Microsoft: NOOO YOU CAN’T USE THAT CPU IT CAME OUT AN ARBITRARY AMOUNT OF TIME AGOOOO!
Linux: Haha potato chip go BRRRR
in the UK we call them microcrisps
I am British myself so I can relate to calling them microcrisps😂
tech can be tasty too :)
It took me an embarrassing number of decades before I realized they were called (silicon) chips after American snack chips. I always thought it was a weird thing to call something that was plainly a carefully sliced thin sliver and not a piece chipped off anything.
As I did with potato chips too, but that was an established term in American English and it took me a very long time to realize one was named after the other.
I have a similar memory of when I was young, overhearing my older brother and my uncle talking about chips. I thought they were talking about oven chips (fries elsewhere in the world). They were talking about the semiconductor industry. All I could think about was yummy yummy carbs.
On an unrelated nore, I now work in the semiconductor industry.
Chips every day!
This is my computer currently, running Linux.
To be fair, i386 support was removed from the mainline kernel in 2013, and 486SX support was strongly considered to be dropped in 2022.
You are an OS. Act like it.
Uppity fuckers are building the worlds largest botnet and cherrypicking hardware
Fuck Microsoft and all, but this headline and article are basically bullshit. The requirements for Windows 11 aren’t changing.
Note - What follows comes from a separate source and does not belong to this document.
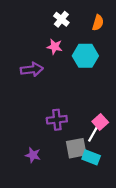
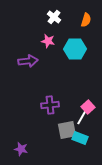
purple star: (33, 155) -> (21, 149), moved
This requirement covers future models of PC released by OEMs. It doesn’t affect existing models, home-builds, second hand, refurbished, end-of-line, surplus, etc, etc.
Meanwhile, I saw a post on r/debian a few weeks ago of a user running Debian 12 on a Pentium III server.
My 3rd and 4th gen i7 workstations are also running it like champs.
It seems that (no matter how hard people try) Microsoft will always stop supporting some CPUs for no reason. It’s utterly pathetic, don’t get me wrong, but it wont stop people from installing Windows 11 on “unsupported” hardware.